• **Obiettivo 1**:
Nel brano sul diritto d'autore online, quale sanzione prevede in prima battuta il Digital Millenium Copyright Act?
• **Obiettivo 2**:
Riscrivi il tratto del brano sul diritto d'autore online che va da "Confidavamo che le" fino a "una per volta.", scambiando "Certezze giuridiche" con "Convinzioni giuridiche".
• **Obiettivo 3**:
Porta avanti il brano sul diritto d'autore online, ripartendo dopo l'ultima frase riportata.

• **Brano selezionato**:
==============================

Primo Round
Eravamo convinti che il diritto alla libera informazione prevalesse sul diritto allo sfruttamento dell’opera d’ingegno.
Ritenevamo che le regole sulle libertà fondamentali fossero riservate alla legge.
Confidavamo che le decisioni contro un soggetto non potessero essere prese senza prima sentirlo.
Ritenevamo che l’affidamento in esclusiva di una materia litigiosa al potere giudiziario impedisse l’intervento di ogni altro potere.
Certezze giuridiche tutt’ora corrispondenti a regole costituzionali scritte e non, ma da ultimo indebolite dal D.lgs. 44/2010 e dai Lineamenti di provvedimento a tutela del diritto d’autore on line dell’Autorità per le garanzie nelle comunicazioni (Autorità per le Garanzie nelle Comunicazioni, All. B alla Delibera 668/10/CONS).
Esaminiamole una per volta.
1 – La Costituzione ha distribuito secondo un ordine gerarchico i diritti fondamentali e le libertà economiche, ammettendo in caso di conflitto il sacrificio di queste ultime. Decreto e Lineamenti, invece, allineano il diritto di informare di un sito web con la legittima pretesa allo sfruttamento economico dell’autore di un film, per poi affidare all’Autorità il compito di ordinare la rimozione del materiale illecito o disporre l’inaccessibilità del sito, interamente pirata. Quindi, l’interesse per Costituzione prioritario è stato retrocesso in seconda linea, e quello che invece doveva essere sacrificato è stato protetto.
C’è un’alternativa a questa ipotesi regolatoria dell’Autorità? Potremmo pensare a ristorare il pregiudizio patrimoniale del titolare del diritto d’autore con una misura economica, compensativa del danno da lui subito e maggiorata con un quid aggiuntivo in funzione punitiva del trasgressore. In tal modo senza sacrificare il diritto d’autore si manterrebbero integri tanto il diritto di parola dell’impresa di comunicazione quanto quello di noi utenti di acquisire informazioni in rete, cioè rispettivamente l’aspetto attivo e passivo della stessa libertà consegnata nell’art. 21 Cost. Infatti il Digital Millenium Copyright Act (Digital millennium copyright act, Pub. L. No. 105-304, 112 Stat. 2860 (Oct. 28, 1998), promosso, almeno a parole, dai Lineamenti a loro riferimento, prevede proprio la sanzione pecuniaria in prima battuta, indicando quella ripristinatoria come estrema ratio.

==============================

[Record contenuti in un dataset]

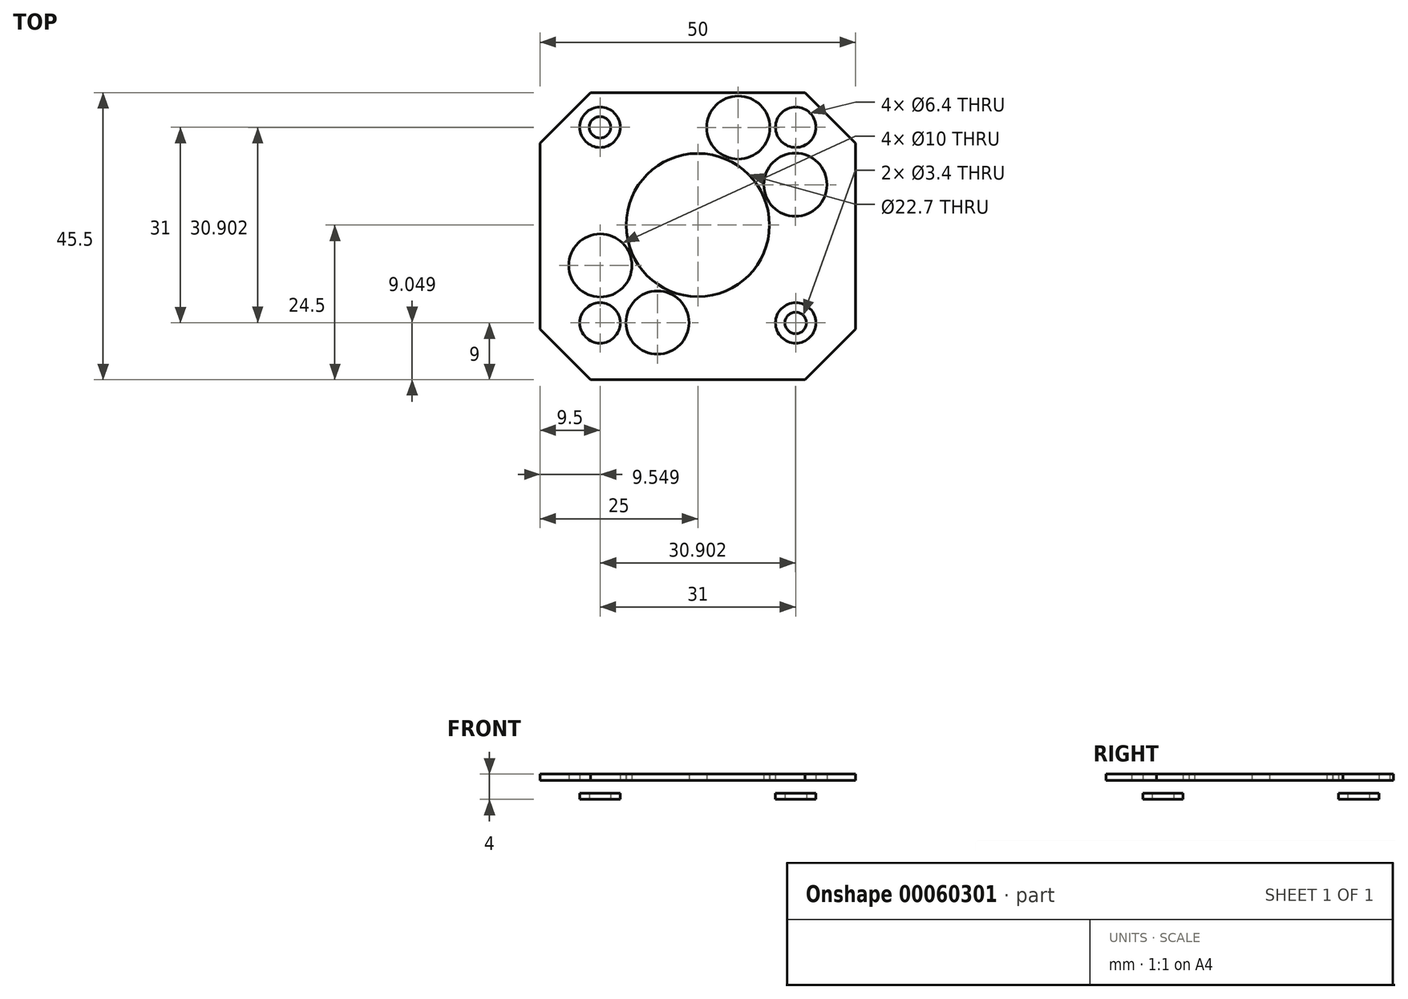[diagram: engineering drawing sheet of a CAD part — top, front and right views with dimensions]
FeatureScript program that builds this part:
annotation { "Feature Type Name" : "Feature", "Feature Type Description" : "" }
export const myFeature = defineFeature(function(context is Context, id is Id, definition is map)
    precondition{}
    {
        {
            var Q0;
            Q0=qCreatedBy(makeId("Top.planeOp"),FACE);
            var sketch = newSketch(context, id + "F0", { "sketchPlane" : qUnion([Q0])});
            skLineSegment(sketch, "E0.bottom", {"start": v(-25, 21) * mm, "end": v(25, 21) * mm});
            skLineSegment(sketch, "E0.top", {"start": v(-25, -24.5) * mm, "end": v(25, -24.5) * mm});
            skLineSegment(sketch, "E0.left", {"start": v(-25, 21) * mm, "end": v(-25, -24.5) * mm});
            skLineSegment(sketch, "E0.right", {"start": v(25, 21) * mm, "end": v(25, -24.5) * mm});
            skCircle(sketch, "E1", {"center": v(0, 0) * mm, "radius": 11.35 * mm});
            skCircle(sketch, "E2", {"center": v(-15.5, 15.5) * mm, "radius": 1.7 * mm});
            skCircle(sketch, "E3", {"center": v(-15.5, 15.5) * mm, "radius": 3.2 * mm});
            skLineSegment(sketch, "E4", {"start": v(0, 21) * mm, "end": v(0, -24.5) * mm, "construction": true});
            skPoint(sketch, "E5.center.orphan", {"position": v(-6.4, 15.45) * mm});
            skPoint(sketch, "E6.MirrorC.center.orphan", {"position": v(15.5, 15.5) * mm});
            skPoint(sketch, "E7.center.orphan", {"position": v(-15.45, 6.4) * mm});
            skPoint(sketch, "E8.MirrorC.center.orphan", {"position": v(-15.5, -15.5) * mm});
            skPoint(sketch, "E9.orphan", {"position": v(25, -1.75) * mm});
            skPoint(sketch, "E10.start.orphan", {"position": v(-25, -1.75) * mm});
            skLineSegment(sketch, "E11", {"start": v(0, 0) * mm, "end": v(-25, 0) * mm, "construction": true});
            skLineSegment(sketch, "E12", {"start": v(0, 0) * mm, "end": v(-25, 21) * mm, "construction": true});
            skCircle(sketch, "E13.MirrorC", {"center": v(-15.5, -15.5) * mm, "radius": 3.2 * mm});
            skCircle(sketch, "E14.MirrorC", {"center": v(-15.5, -15.5) * mm, "radius": 1.7 * mm});
            skCircle(sketch, "E15.MirrorC", {"center": v(15.5, 15.5) * mm, "radius": 3.2 * mm});
            skCircle(sketch, "E16.MirrorC", {"center": v(15.5, 15.5) * mm, "radius": 1.7 * mm});
            skCircle(sketch, "E17.MirrorC", {"center": v(15.5, -15.5) * mm, "radius": 1.7 * mm});
            skCircle(sketch, "E18.MirrorC", {"center": v(15.5, -15.5) * mm, "radius": 3.2 * mm});
            skCircle(sketch, "E19", {"center": v(-15.45, 6.4) * mm, "radius": 5 * mm});
            skCircle(sketch, "E20", {"center": v(-6.4, 15.45) * mm, "radius": 5 * mm});
            skCircle(sketch, "E21.MirrorC", {"center": v(6.4, 15.45) * mm, "radius": 5 * mm});
            skCircle(sketch, "E22.MirrorC", {"center": v(15.45, 6.4) * mm, "radius": 5 * mm});
            skCircle(sketch, "E23.MirrorC", {"center": v(15.45, -6.4) * mm, "radius": 5 * mm});
            skCircle(sketch, "E24.MirrorC", {"center": v(6.4, -15.45) * mm, "radius": 5 * mm});
            skCircle(sketch, "E25.MirrorC", {"center": v(-6.4, -15.45) * mm, "radius": 5 * mm});
            skCircle(sketch, "E26.MirrorC", {"center": v(-15.45, -6.4) * mm, "radius": 5 * mm});
            skSolve(sketch);
        }
        {
            var Q0;
            Q0 = qSketchRegion(id + "F0", true);
            var Q1;
            Q1=makeQuery(id+"F0.imprint","IMPRINT",FACE,{"disambiguationData":[TD([[makeQuery(id+"F0.imprint","IMPRINT",EDGE,{"derivedFrom":sQuery(id+"F0.wireOp",EDGE,"CukJmISx-E9ye-MpZz-U9hw-rAzSNoIQpnEC")}),1.0]])]});
            var Q2;
            Q2=makeQuery(id+"F0.imprint","IMPRINT",FACE,{"disambiguationData":[TD([[makeQuery(id+"F0.imprint","IMPRINT",EDGE,{"derivedFrom":sQuery(id+"F0.wireOp",EDGE,"a271242f-9b07-4c96-b2f1-4d94faa7b7b00.MirrorC")}),-1.0]])]});
            var Q3;
            Q3=makeQuery(id+"F0.imprint","IMPRINT",FACE,{"disambiguationData":[TD([[makeQuery(id+"F0.imprint","IMPRINT",EDGE,{"derivedFrom":sQuery(id+"F0.wireOp",EDGE,"0f4ff3c3-dedb-478a-988a-8fb6d9623b330.MirrorC")}),1.0]])]});
            var Q4;
            Q4=makeQuery(id+"F0.imprint","IMPRINT",FACE,{"disambiguationData":[TD([[makeQuery(id+"F0.imprint","IMPRINT",EDGE,{"derivedFrom":sQuery(id+"F0.wireOp",EDGE,"72d2942e-3dd9-4cb9-9d59-42ad35afa89c0.MirrorC")}),-1.0]])]});
            var Q5;
            Q5=makeQuery(id+"F0.imprint","IMPRINT",FACE,{"disambiguationData":[TD([[makeQuery(id+"F0.imprint","IMPRINT",EDGE,{"derivedFrom":sQuery(id+"F0.wireOp",EDGE,"6a968c77-9026-44df-8465-b83b1549f40f0.MirrorC")}),1.0]])]});
            var Q6;
            Q6=makeQuery(id+"F0.imprint","IMPRINT",FACE,{"disambiguationData":[TD([[makeQuery(id+"F0.imprint","IMPRINT",EDGE,{"derivedFrom":sQuery(id+"F0.wireOp",EDGE,"e2b3b2de-49e4-4749-b7db-a070f3c4161b0.MirrorC")}),-1.0]])]});
            var Q7;
            Q7=makeQuery(id+"F0.imprint","IMPRINT",FACE,{"disambiguationData":[TD([[makeQuery(id+"F0.imprint","IMPRINT",EDGE,{"derivedFrom":sQuery(id+"F0.wireOp",EDGE,"cb1a3495-648e-4739-8699-b75f58416e9e0.MirrorC")}),1.0]])]});
            var Q8;
            Q8=makeQuery(id+"F0.imprint","IMPRINT",FACE,{"disambiguationData":[TD([[makeQuery(id+"F0.imprint","IMPRINT",EDGE,{"derivedFrom":sQuery(id+"F0.wireOp",EDGE,"bd9026e0-8413-4caf-8576-213ec2bfc8dd0.MirrorC")}),-1.0]])]});
            var Q9;
            Q9=makeQuery(id+"F0.imprint","IMPRINT",FACE,{"disambiguationData":[TD([[makeQuery(id+"F0.imprint","IMPRINT",EDGE,{"derivedFrom":sQuery(id+"F0.wireOp",EDGE,"E26.MirrorC")}),-1.0]])]});
            var Q10;
            Q10=makeQuery(id+"F0.imprint","IMPRINT",FACE,{"disambiguationData":[TD([[makeQuery(id+"F0.imprint","IMPRINT",EDGE,{"derivedFrom":sQuery(id+"F0.wireOp",EDGE,"E25.MirrorC")}),-1.0]])]});
            var Q11;
            Q11=makeQuery(id+"F0.imprint","IMPRINT",FACE,{"disambiguationData":[TD([[makeQuery(id+"F0.imprint","IMPRINT",EDGE,{"derivedFrom":sQuery(id+"F0.wireOp",EDGE,"E24.MirrorC")}),1.0]])]});
            var Q12;
            Q12=makeQuery(id+"F0.imprint","IMPRINT",FACE,{"disambiguationData":[TD([[makeQuery(id+"F0.imprint","IMPRINT",EDGE,{"derivedFrom":sQuery(id+"F0.wireOp",EDGE,"E23.MirrorC")}),1.0]])]});
            var Q13;
            Q13=makeQuery(id+"F0.imprint","IMPRINT",FACE,{"disambiguationData":[TD([[makeQuery(id+"F0.imprint","IMPRINT",EDGE,{"derivedFrom":sQuery(id+"F0.wireOp",EDGE,"E22.MirrorC")}),-1.0]])]});
            var Q14;
            Q14=makeQuery(id+"F0.imprint","IMPRINT",FACE,{"disambiguationData":[TD([[makeQuery(id+"F0.imprint","IMPRINT",EDGE,{"derivedFrom":sQuery(id+"F0.wireOp",EDGE,"E21.MirrorC")}),-1.0]])]});
            var Q15;
            Q15=makeQuery(id+"F0.imprint","IMPRINT",FACE,{"disambiguationData":[TD([[makeQuery(id+"F0.imprint","IMPRINT",EDGE,{"derivedFrom":sQuery(id+"F0.wireOp",EDGE,"E20")}),1.0]])]});
            var Q16;
            Q16=makeQuery(id+"F0.imprint","IMPRINT",FACE,{"disambiguationData":[TD([[makeQuery(id+"F0.imprint","IMPRINT",EDGE,{"derivedFrom":sQuery(id+"F0.wireOp",EDGE,"E19")}),1.0]])]});
            extrude(context, id + "F1", {"entities" : qUnion([Q0, Q1, Q2, Q3, Q4, Q5, Q6, Q7, Q8, Q9, Q10, Q11, Q12, Q13, Q14, Q15, Q16]), "depth" : 4 * mm});
        }
        {
            var Q0;
            Q0=makeQuery(id+"F0.imprint","IMPRINT",FACE,{"disambiguationData":[TD([[makeQuery(id+"F0.imprint","IMPRINT",EDGE,{"derivedFrom":sQuery(id+"F0.wireOp",EDGE,"E2")}),-1.0]])]});
            var Q1;
            Q1=makeQuery(id+"F0.imprint","IMPRINT",FACE,{"disambiguationData":[TD([[makeQuery(id+"F0.imprint","IMPRINT",EDGE,{"derivedFrom":sQuery(id+"F0.wireOp",EDGE,"E15.MirrorC")}),-1.0]])]});
            var Q2;
            Q2=makeQuery(id+"F0.imprint","IMPRINT",FACE,{"disambiguationData":[TD([[makeQuery(id+"F0.imprint","IMPRINT",EDGE,{"derivedFrom":sQuery(id+"F0.wireOp",EDGE,"E17.MirrorC")}),-1.0]])]});
            var Q3;
            Q3=makeQuery(id+"F0.imprint","IMPRINT",FACE,{"disambiguationData":[TD([[makeQuery(id+"F0.imprint","IMPRINT",EDGE,{"derivedFrom":sQuery(id+"F0.wireOp",EDGE,"E13.MirrorC")}),-1.0]])]});
            extrude(context, id + "F2", {"entities" : qUnion([Q0, Q1, Q2, Q3]), "operationType" : NewBodyOperationType.ADD, "depth" : 1 * mm});
        }
        {
            var Q0;
            Q0=makeQuery(id+"F0.imprint","IMPRINT",FACE,{"disambiguationData":[TD([[makeQuery(id+"F0.imprint","IMPRINT",EDGE,{"derivedFrom":sQuery(id+"F0.wireOp",EDGE,"E26.MirrorC")}),-1.0]])]});
            var Q1;
            Q1=makeQuery(id+"F0.imprint","IMPRINT",FACE,{"disambiguationData":[TD([[makeQuery(id+"F0.imprint","IMPRINT",EDGE,{"derivedFrom":sQuery(id+"F0.wireOp",EDGE,"E25.MirrorC")}),-1.0]])]});
            var Q2;
            Q2=makeQuery(id+"F0.imprint","IMPRINT",FACE,{"disambiguationData":[TD([[makeQuery(id+"F0.imprint","IMPRINT",EDGE,{"derivedFrom":sQuery(id+"F0.wireOp",EDGE,"E24.MirrorC")}),1.0]])]});
            var Q3;
            Q3=makeQuery(id+"F0.imprint","IMPRINT",FACE,{"disambiguationData":[TD([[makeQuery(id+"F0.imprint","IMPRINT",EDGE,{"derivedFrom":sQuery(id+"F0.wireOp",EDGE,"E23.MirrorC")}),1.0]])]});
            var Q4;
            Q4=makeQuery(id+"F0.imprint","IMPRINT",FACE,{"disambiguationData":[TD([[makeQuery(id+"F0.imprint","IMPRINT",EDGE,{"derivedFrom":sQuery(id+"F0.wireOp",EDGE,"E22.MirrorC")}),-1.0]])]});
            var Q5;
            Q5=makeQuery(id+"F0.imprint","IMPRINT",FACE,{"disambiguationData":[TD([[makeQuery(id+"F0.imprint","IMPRINT",EDGE,{"derivedFrom":sQuery(id+"F0.wireOp",EDGE,"E21.MirrorC")}),-1.0]])]});
            var Q6;
            Q6=makeQuery(id+"F0.imprint","IMPRINT",FACE,{"disambiguationData":[TD([[makeQuery(id+"F0.imprint","IMPRINT",EDGE,{"derivedFrom":sQuery(id+"F0.wireOp",EDGE,"E20")}),1.0]])]});
            var Q7;
            Q7=makeQuery(id+"F0.imprint","IMPRINT",FACE,{"disambiguationData":[TD([[makeQuery(id+"F0.imprint","IMPRINT",EDGE,{"derivedFrom":sQuery(id+"F0.wireOp",EDGE,"E19")}),1.0]])]});
            extrude(context, id + "F3", {"entities" : qUnion([Q0, Q1, Q2, Q3, Q4, Q5, Q6, Q7]), "operationType" : NewBodyOperationType.REMOVE, "depth" : 3 * mm});
        }
        {
            var Q0;
            Q0=makeQuery(id+"F1.opExtrude","SWEPT_EDGE",EDGE,{"disambiguationData":[OSD([sQuery(id+"F0.wireOp",EDGE,"E0.bottom"),sQuery(id+"F0.wireOp",EDGE,"E0.right")])]});
            var Q1;
            Q1=makeQuery(id+"F1.opExtrude","SWEPT_EDGE",EDGE,{"disambiguationData":[OSD([sQuery(id+"F0.wireOp",EDGE,"E0.bottom"),sQuery(id+"F0.wireOp",EDGE,"E0.left"),sQuery(id+"F0.wireOp",EDGE,"ufooeJKY-fScE-udud-P1ru-SwBntJisfboj")])]});
            var Q2;
            Q2=makeQuery(id+"F1.opExtrude","SWEPT_EDGE",EDGE,{"disambiguationData":[OSD([sQuery(id+"F0.wireOp",EDGE,"E0.top"),sQuery(id+"F0.wireOp",EDGE,"E0.right")])]});
            var Q3;
            Q3=makeQuery(id+"F1.opExtrude","SWEPT_EDGE",EDGE,{"disambiguationData":[OSD([sQuery(id+"F0.wireOp",EDGE,"E0.top"),sQuery(id+"F0.wireOp",EDGE,"E0.left")])]});
            chamfer(context, id + "F4", {"entities" : qUnion([Q0, Q1, Q2, Q3]), "width" : 8 * mm, "tangentPropagation" : true});
        }
    });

==============================

• **Risposta 1**:
La sanzione pecuniaria.

• **Risposta 2**:
Confidavamo che le decisioni contro un soggetto non potessero essere prese senza prima sentirlo.
Ritenevamo che l’affidamento in esclusiva di una materia litigiosa al potere giudiziario impedisse l’intervento di ogni altro potere.
Convinzioni giuridiche tutt’ora corrispondenti a regole costituzionali scritte e non, ma da ultimo indebolite dal D.lgs. 44/2010 e dai Lineamenti di provvedimento a tutela del diritto d’autore on line dell’Autorità per le garanzie nelle comunicazioni (Autorità per le Garanzie nelle Comunicazioni, All. B alla Delibera 668/10/CONS).
Esaminiamole una per volta.

• **Risposta 3**:
2. Chiariamo i valori in gioco: da un lato, il diritto allo sfruttamento economico dell’opera d’ingegno, espressione della più ampia libertà di iniziativa economica di cui all’art. 41 Cost.; dall’altro, il diritto fondamentale alla libera informazione del sito web o del fornitore di servizi media audiovisivi, oppure quello alla segretezza della comunicazione intersoggettiva, nel caso in cui la violazione del diritto d’autore si consumi all’interno di una comunità circoscritta di utenti (Facebook et alii) e non interessi la collettività indifferenziata delle persone fisiche e non. Quindi, entrambi i valori antagonisti al copy right sono libertà fondamentali, come tali presidiate dalla garanzia della riserva assoluta di legge (artt. 21 e 15 Cost.), la quale impone un inderogabile ordine di intervento tra legge e regolamento. Prima parla la legge, che non si dovrà limitare a un mero conferimento del potere normativo all’Autorità, dovendolo specificare in oggetto, soggetti, presupposti, limiti, nonché completare con una disciplina immediatamente conformativa del rapporto intersoggettivo. Esaurito il compito del legislatore, la parola normativa passerà all’Autorità, che dovrà chiudere con regolazione di dettaglio il disegno già compiuto a livello primario.
Il nostro Decreto 44 è affetto da una grave incostituzionalità perché assomiglia di più a un “colabrodo” che non a una legge di sistema sul copy right in Internet.
Mi si potrebbe facilmente obiettare che secondo autorevole dottrina le libertà fondamentali godano della più lieve protezione offerta dalla riserva relativa di legge, la quale si accontenterebbe che il legislatore dettasse le linee guida della futura disciplina normativa, cioè che si limitasse a orientare il potere secondario verso precisi fini da lui prestabiliti. In questa seconda ipotesi, pur dilatandosi gli spazi per il potere secondario, questo non si potrebbe però spingere fino a definire ex se la misura di composizione del conflitto tra i valori in gioco, perché la massima realizzazione possibili degli opposti è un compito proprio del legislatore, non delegabile al potere secondario, pena la violazione del principio di gerarchia, la creazione di una fonte sostanzialmente primaria e con essa l’elusione della responsabilità politica.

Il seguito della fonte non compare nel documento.